Contrary to defendant's contention, Supreme Court properly considered the victim's grand jury testimony in its upward departure determination, as such testimony "has been deemed sufficiently trustworthy for SORA purposes" (People v Mingo, 12 NY3d 563, 573 [2009]). According to the victim, who was homeless at the time of the incident and supported herself by collecting returnable cans, defendant approached her on the street and struck up a friendly conversation. Defendant ultimately convinced the victim to accompany him to a nearby garage, falsely telling her that he had a large bag full of cans there that he would give to her. Once inside the garage, defendant forced the victim to perform a sexual act and subjected her to other degrading sexual conduct. In granting the upward departure, the court cited to the "predatory" nature of defendant's "violent and degrading conduct" on a homeless person. The court also acknowledged that defendant had been convicted of public lewdness twice in the month prior to the crime in question, reflecting an escalation in his criminal behavior from nonviolent to violent conduct. Under these circumstances, clear and convincing evidence supports the court's determination that aggravating factors tending to establish a higher likelihood to reoffend exist that were not taken into account by the RAI, namely the violent and predatory nature of his offense (see People v Wilkerson, 214 AD3d 683, 684 [2d Dept 2023]) and the escalation of his criminal conduct (see People v Davis, 139 AD3d 1226, 1228 [3d Dept 2016]), and that an upward departure to a risk level three classification was warranted (see People v Wilkerson, 214 AD3d at 685; People v Davis, 139 AD3d at 1228).

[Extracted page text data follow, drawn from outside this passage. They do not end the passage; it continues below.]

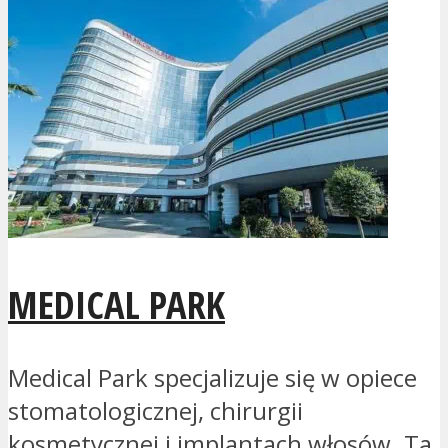
MEDICAL PARK
Medical Park specjalizuje się w opiece
stomatologicznej, chirurgii
kosmetycznej i implantach włosów. Ta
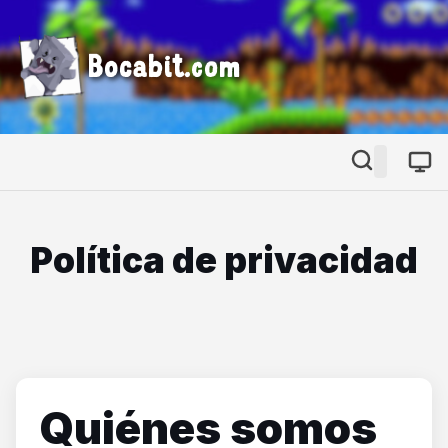
Bocabit.com
Política de privacidad
Quiénes somos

To the extent defendant argues that Supreme Court should have granted a downward departure based upon his proffered mitigating factors, the record does not reflect that he made exceptional progress in his sex offender treatment program, and he failed to establish by a preponderance of the evidence that his family support and educational progress while incarcerated reduce the likelihood of sexual recidivism or the danger he poses to the community (see People v Trovato, 222 AD3d 673, 675 [2d Dept 2023], lv denied 42 NY3d 913 [2025]; People v Ojeda, 216 AD3d 819, 820 [2d Dept 2023], lv denied 40 NY3d 906 [2023]). Defendant's remaining contentions, to the extent not addressed above, have been considered and deemed meritless.
Garry, P.J., Clark, Reynolds Fitzgerald and Ceresia, JJ., concur. Ordered that the order is affirmed, without costs.